19 September 2014, NYT: Congress Gives Final Approval to Aid Rebels in Fight With ISIS
SEPT. 23, 2014
U.S. Invokes Iraq's Defense in Legal Justification of Syria Strikes
By SOMINI SENGUPTA and CHARLIE SAVAGE
UNITED NATIONS -- The United States said on Tuesday that the American-led airstrikes against the Islamic State -- carried out in Syria without seeking the permission of the Syrian government or the United Nations Security Council -- were legal because they were done in defense of Iraq.
The American ambassador to the United Nations, Samantha Power, officially informed the United Nations secretary general, Ban Ki-moon, of the legal justification in a letter, asserting that the airstrikes had been carried out under a fundamental principle in the United Nations Charter. That principle gives countries the right to defend themselves, including using force on another country's territory when that country is unwilling or unable to address it.

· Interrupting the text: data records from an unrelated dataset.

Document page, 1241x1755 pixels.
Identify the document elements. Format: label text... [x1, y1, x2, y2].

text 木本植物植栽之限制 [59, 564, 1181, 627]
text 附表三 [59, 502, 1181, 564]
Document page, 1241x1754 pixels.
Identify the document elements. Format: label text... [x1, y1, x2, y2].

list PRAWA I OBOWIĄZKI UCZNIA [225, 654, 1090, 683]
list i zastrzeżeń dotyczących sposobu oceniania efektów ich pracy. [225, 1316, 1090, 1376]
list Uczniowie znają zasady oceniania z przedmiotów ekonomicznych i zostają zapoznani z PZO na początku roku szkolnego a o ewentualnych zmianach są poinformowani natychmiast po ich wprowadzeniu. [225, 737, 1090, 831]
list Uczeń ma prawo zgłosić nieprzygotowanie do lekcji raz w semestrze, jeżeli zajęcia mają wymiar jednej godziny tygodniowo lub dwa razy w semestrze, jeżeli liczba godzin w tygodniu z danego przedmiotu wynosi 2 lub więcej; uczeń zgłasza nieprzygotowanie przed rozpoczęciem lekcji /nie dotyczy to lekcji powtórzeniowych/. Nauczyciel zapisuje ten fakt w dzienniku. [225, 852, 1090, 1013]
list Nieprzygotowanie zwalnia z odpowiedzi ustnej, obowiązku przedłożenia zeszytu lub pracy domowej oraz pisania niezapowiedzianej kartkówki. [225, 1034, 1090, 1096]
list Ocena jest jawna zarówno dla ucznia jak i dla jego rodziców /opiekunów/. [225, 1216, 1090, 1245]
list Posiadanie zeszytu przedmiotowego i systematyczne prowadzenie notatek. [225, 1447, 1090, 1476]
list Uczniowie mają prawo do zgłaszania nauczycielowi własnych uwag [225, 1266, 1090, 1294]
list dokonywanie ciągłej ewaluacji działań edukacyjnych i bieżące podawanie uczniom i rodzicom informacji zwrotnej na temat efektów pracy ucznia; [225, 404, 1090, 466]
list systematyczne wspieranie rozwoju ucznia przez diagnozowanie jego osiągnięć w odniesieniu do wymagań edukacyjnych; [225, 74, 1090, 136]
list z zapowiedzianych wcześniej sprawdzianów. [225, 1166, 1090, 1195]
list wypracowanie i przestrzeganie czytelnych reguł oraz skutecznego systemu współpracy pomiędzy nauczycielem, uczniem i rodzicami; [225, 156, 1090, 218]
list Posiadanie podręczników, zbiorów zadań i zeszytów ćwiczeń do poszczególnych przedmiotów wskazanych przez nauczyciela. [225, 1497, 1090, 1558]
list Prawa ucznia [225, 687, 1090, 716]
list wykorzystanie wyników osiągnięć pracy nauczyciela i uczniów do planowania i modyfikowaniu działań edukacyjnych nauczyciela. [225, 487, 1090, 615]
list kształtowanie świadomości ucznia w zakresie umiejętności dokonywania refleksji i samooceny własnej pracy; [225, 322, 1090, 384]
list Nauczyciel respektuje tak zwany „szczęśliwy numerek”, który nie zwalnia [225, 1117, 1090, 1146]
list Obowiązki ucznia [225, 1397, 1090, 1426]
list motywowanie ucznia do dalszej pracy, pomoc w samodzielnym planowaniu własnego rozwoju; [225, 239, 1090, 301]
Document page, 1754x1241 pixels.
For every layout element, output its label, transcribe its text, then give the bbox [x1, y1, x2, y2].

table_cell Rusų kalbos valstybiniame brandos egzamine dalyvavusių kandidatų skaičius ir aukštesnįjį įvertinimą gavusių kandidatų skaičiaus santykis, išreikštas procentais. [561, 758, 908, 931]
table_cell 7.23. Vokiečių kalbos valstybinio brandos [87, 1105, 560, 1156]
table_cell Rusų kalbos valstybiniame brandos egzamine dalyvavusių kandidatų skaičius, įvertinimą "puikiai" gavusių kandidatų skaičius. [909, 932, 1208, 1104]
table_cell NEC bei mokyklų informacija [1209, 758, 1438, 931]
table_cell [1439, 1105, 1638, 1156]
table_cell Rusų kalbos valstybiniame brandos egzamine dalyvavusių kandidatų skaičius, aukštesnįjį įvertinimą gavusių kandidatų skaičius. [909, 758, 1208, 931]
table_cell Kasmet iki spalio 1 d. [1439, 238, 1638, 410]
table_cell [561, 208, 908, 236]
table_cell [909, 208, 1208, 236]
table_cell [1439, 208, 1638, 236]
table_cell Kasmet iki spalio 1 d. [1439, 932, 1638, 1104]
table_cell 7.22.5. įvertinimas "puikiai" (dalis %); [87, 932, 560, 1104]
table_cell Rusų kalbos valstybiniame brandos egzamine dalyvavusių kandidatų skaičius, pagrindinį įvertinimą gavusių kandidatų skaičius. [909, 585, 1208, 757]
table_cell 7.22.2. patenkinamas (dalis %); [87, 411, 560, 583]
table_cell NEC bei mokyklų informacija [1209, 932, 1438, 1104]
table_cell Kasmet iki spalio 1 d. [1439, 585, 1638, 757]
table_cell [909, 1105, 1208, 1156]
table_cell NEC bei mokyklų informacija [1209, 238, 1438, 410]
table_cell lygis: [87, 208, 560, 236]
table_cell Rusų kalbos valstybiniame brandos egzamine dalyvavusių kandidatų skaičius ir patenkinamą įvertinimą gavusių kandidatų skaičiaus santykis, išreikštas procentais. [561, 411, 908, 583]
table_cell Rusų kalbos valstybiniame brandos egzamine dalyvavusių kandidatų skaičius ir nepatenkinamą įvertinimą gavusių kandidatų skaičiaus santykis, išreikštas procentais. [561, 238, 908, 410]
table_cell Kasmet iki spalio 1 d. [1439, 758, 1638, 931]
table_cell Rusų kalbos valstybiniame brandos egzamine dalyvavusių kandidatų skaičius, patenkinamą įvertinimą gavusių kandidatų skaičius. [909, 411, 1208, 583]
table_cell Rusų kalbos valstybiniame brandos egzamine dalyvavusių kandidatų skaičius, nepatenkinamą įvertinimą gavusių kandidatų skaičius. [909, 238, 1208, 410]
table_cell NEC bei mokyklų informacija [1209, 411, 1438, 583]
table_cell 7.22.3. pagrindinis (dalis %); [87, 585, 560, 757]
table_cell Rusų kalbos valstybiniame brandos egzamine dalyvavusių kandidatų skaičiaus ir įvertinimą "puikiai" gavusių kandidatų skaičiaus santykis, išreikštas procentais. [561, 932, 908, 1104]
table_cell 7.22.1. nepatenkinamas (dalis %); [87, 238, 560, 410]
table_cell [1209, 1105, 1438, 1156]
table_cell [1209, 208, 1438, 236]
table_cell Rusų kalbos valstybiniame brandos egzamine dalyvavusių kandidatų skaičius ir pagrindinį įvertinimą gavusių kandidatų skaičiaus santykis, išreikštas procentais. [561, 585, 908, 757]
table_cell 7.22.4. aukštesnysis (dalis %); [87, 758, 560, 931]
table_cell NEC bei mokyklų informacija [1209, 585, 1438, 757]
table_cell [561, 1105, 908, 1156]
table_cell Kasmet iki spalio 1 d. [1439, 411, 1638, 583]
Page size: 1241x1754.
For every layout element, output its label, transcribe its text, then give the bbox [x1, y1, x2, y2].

International law generally prohibits using force on the sovereign territory of another country without its permission or authorization from the United Nations, except as a matter of self-defense. American intelligence agencies have concluded that the Islamic State poses no immediate threat to the United States, though they say that another militant group targeted in the strikes, Khorasan, does pose a threat.
Yet the letter asserted that Iraq had a valid right of self-defense against the Islamic State -- also known as ISIS or ISIL -- because the militant group was attacking Iraq from its havens in Syria, and the Syrian government had failed to suppress that threat. Because Iraq asked the United States for assistance in defending itself, the letter asserted, the strikes were legal.
"The Syrian regime has shown that it cannot and will not confront these safe havens effectively itself," the letter states. "Accordingly, the United States has initiated necessary and proportionate military actions in Syria in order to eliminate the ongoing ISIL threat to Iraq, including by protecting Iraqi citizens from further attacks and by enabling Iraqi forces to regain control of Iraq's borders.
"In addition the United States has initiated military actions in Syria against Al Qaeda elements in Syria known as the Khorasan Group to address terrorist threats that they pose to the United States and our partners and allies."
The argument seems to have persuaded Mr. Ban to issue an implicit nod to the airstrikes. He told reporters earlier Tuesday that the strikes had been carried out "in areas no longer under the effective control of that government."
The American government is also citing a Sept. 20 letter from Iraq's minister of foreign affairs, Ibrahim al-Jafari, to the United Nations complaining that the Islamic State was attacking Iraq from its havens and saying that it had requested the United States' assistance in defending itself.
Iraq has "requested the United States of America to lead international efforts to strike ISIL sites and military strongholds, with our express consent," the Iraqi letter said. "The aim of such strikes is to end the constant threat to Iraq, protect Iraq's citizens and, ultimately, arm Iraqi forces and enable them to regain control of Iraq's borders."
Two legal scholars, Jack Goldsmith of Harvard Law School and Ryan Goodman of the New York University School of Law, said the United States appeared to be on solid ground by invoking the argument of collective self-defense of Iraq, but that the notion that Syria's sovereignty could legally be violated because it was "unable or unwilling" to suppress the threat would be more controversial. While the United States has long invoked that argument in various contexts, many international law scholars disagree with it, they said.
The United States is also asserting a right to defend its own personnel in Iraq from the Islamic State. American officials said this right, which was not asserted in the letter to Mr. Ban, should be understood as supplementary authority to helping Iraq defend itself directly.
Administration officials have said that as a matter of domestic law, they believe that the United States has statutory authority to attack the Islamic State under Congress's 2001 authorization to fight Al Qaeda. They also believe that Congress's 2002 authorization of the Iraq war could provide an alternate source of such authority. The United States has been bombing Islamic State forces in Iraq since August.
Both congressional authorizations [1] provide legal authority for the strikes in Syria, too, the officials contended, because of the Islamic State's history of ties to Al Qaeda -- notwithstanding the fact that the two groups recently split. And, they said, the 2002 Iraq war authorization can be read in part as promising to help foster a stable, democratic government in Iraq, which would include defending it from terrorist attacks.
In May 2013, President Obama announced a new policy for targeted killings under which the United States would generally strike only at specific individuals who were deemed to pose a "continuing and imminent threat" of attacks on Americans. The policy appeared designed to foreclose the possibility of so-called signature strikes, which target groups of people whose identities are unknown but whose patterns of life suggest that they are members of militant groups.
Neither the strikes targeting the Islamic State nor those targeting Khorasan were based on any individualized, case-by-case analysis that a specific person in the strike zone posed a continuing and imminent threat to the United States, the officials said. Rather, the United States was hitting members of the groups based on their status as part of an enemy force.
The officials said the May 2013 policy for targeted killings did not apply to the broader armed conflict now underway in Iraq and Syria.
Somini Sengupta reported from the United Nations, and Charlie Savage from Washington.